Anyway, during this whole adventure, Bill needed to jump into the shallow water, I think to go after a crab that had eluded his net. He doesn’t like it when they refuse to be caught.
The water, as I said, was pretty shallow there, but the mucky muddy sandy surface below was very soft and mushy, and when he jumped in, wearing his flip flops, his feet sank down deep. When he took a step, he lost his footwear.
That was unfortunate, but he also had to walk in the muck, which was littered with rocks and bits of shell and probably broken glass. He found a large rock he could stand on, and had Alex fetch his junky sneakers from the truck. He’d already felt some cuts to his feet and he didn’t want to risk any more. Somehow, balancing on the rock, he got his sneakers on, and crabbing continued.
When he got home, he showed me the catch, but, more importantly, he showed me the life-threatening injuries he’d sustained.
There was a nasty cut on one heel, and on the other foot, a cut right on top of his big toe. I told him to clean them both and put some Neosporin on. And I went back to whatever cooking I was doing at the time.

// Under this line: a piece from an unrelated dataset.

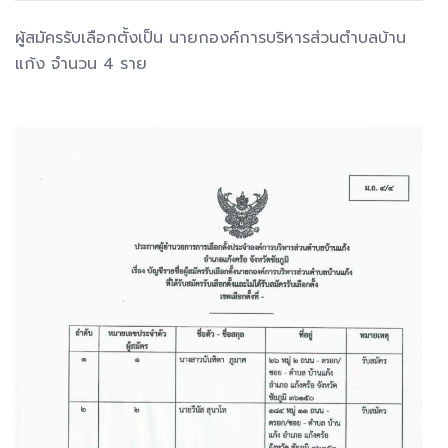
ผู้สมัครรับเลือกตั้งเป็น นายกองค์การบริหารส่วนตำบลบ้าน
แก้ง จำนวน 4 ราย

We were both busy for a while, he pulling things from the garden and putting together his crab boil seasonings, me…cooking something. I don’t remember. But we were both in the kitchen. And both walking around barefoot – the norm for me; rather unusual for Bill.
Anyway, he said he noticed the floor seemed wet, but figured it was water from the various food-related goings-on.
Until he looked down.
And saw the puddles – of blood.
Yes, blood. He gently brought it to my attention by shrieking.
His toe, which he’d slathered in antibiotic ointment, was…leaking. I figure the cut wasn’t able to scab over because of the ointment…so it had been spilling blood as Bill walked around the kitchen.
I looked down at his toe and yep, blood was pouring down on each side, kind of like a gentle volcano.
And then blood SPURTED out of his toe. Yes, SPURTED. Right out. In a graceful red arc.
And I shouted “Cool!” as my husband expressed more concern and shrieking. Okay, not shrieking. More like “Aaaah!” In a terrified tone of voice.
And my first impulse, as I watched the intermittent Monty Python sketch-like spurting of the blood from my beloved husband’s toe, was “I need to get my camera!”
Yes. I thought it was cool, and I wanted to take a picture of it.
These thoughts, combined with my husband’s pale, horrified expression, triggered wave after wave of, yes, laughter.
Just for the record, I didn’t grab my camera, so there are no images of the event. (I also, all in the space of a nanosecond, realized I’d have to take a series of pictures in order to (hopefully) get a decent mid-spurt shot, and that such callous behavior might not do my marriage any favors.)
I did, however, spend minutes and minutes just now to create a life-like artistic rendering of the spurting. Julia was my technical critic and she gave the picture its title.
Here you go:
Okay, his heel isn’t that pointy. But otherwise, it’s pretty accurate.
Now, lest you think I am completely heartless, I did tell Bill to sit down, I applied pressure, elevated the wound, cleaned it up and bandaged the toe. No amputation necessary. He looked nauseous at one point, so I urged him to look away.
I couldn’t help the fact that I kept laughing the whole time.
I tried to stop, really I did, but…well, I’d never seen anything like it before. Bill was the one who made the Monty Python reference. It just looked so…fake.
I think I was still giggling when we cleaned up the puddles.
Bill has recovered from his injuries and should finish up toe rehab in another week.